The experiment uses httpstat tool for analysis and generates visual classification of HTTP requests. As shown in FIG. 7.2, 2585ms is required for the first function call base Serverless function, of which about 99% is used for server processing, including the cold startup time of function warm-up and the time of the first function processing. The main part is function preheating, and another 1% or so is used for DNS queries.
Figure 7.2 Analysis of the first invocation of httpstat
As figure 7.3 shows, a second call to the same Serverless benchmark function immediately after the first call saves approximately 94% of the time. The average processing time of bcrypt’s multiple computations on the server side is about 289ms, indicating that this benchmark function consumes CPU time and is sensitive to load tests.
Figure 7.3 Analysis of the second invocation of httpstat
For comparison, AWS Lambda cloud FaaS product was selected for comparison, and its Go 1.x runtime was adopted. Zip code was packaged to achieve the same benchmark function bcrypt. The test results are shown in Table 7.8. Set the Reserved concurrency for AWS Lambda to 0 and call Rate Exceeded. A certain number of Reserved concurrency must be set. In this experiment, the reserved concurrency is set to 1.

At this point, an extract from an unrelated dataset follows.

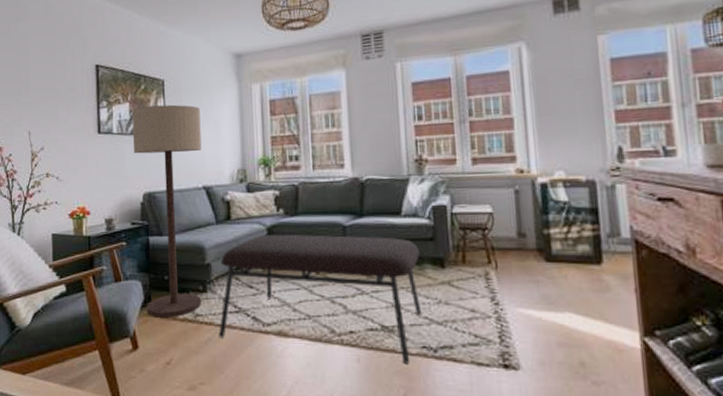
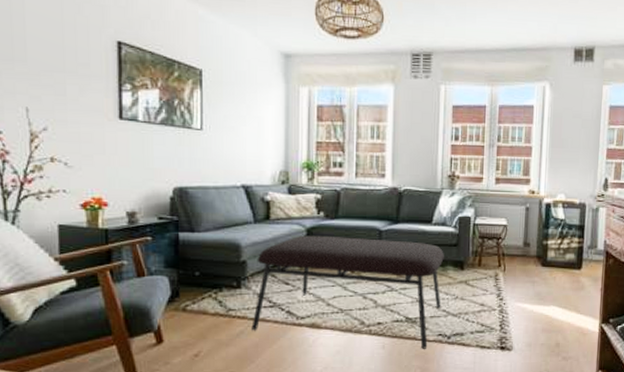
floor lamp: present [132,104,202,317] -> none [162,95,242,312]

Table 7.8 AWS Lambda calls benchmark function tests
The number of | DNS Lookup | TCP Connection | TLS Handshake | Server Processing | Content Transfer | Total |
---|---|---|---|---|---|---|
1 | 253ms | 65ms | 1192ms | 1657ms | 7ms | 3174ms |
2 | 61ms | 62ms | 824ms | 1271ms | 0ms | 2218ms |
The FaaS function of the edge computing platform in this paper takes a long time to warm up when it runs, because the implementation of cold start has gone through the function warm-up process of loading, initializing and expanding from 0 copies to 1 copy, while AWS Lambda reservation adopts the method of reserving function copies.
The Serverless function of AWS Lambda initializes quickly in terms of the time it takes for both to call the server for the first time. In other aspects, it is inconvenient to compare the code packaging method, FaaS technology implementation details, platform complexity and many other factors. In contrast, the FaaS function implemented in this paper needs to be improved in cold start speed. In addition, we can intuitively see the obvious delay advantage of edge FaaS compared with cloud FaaS.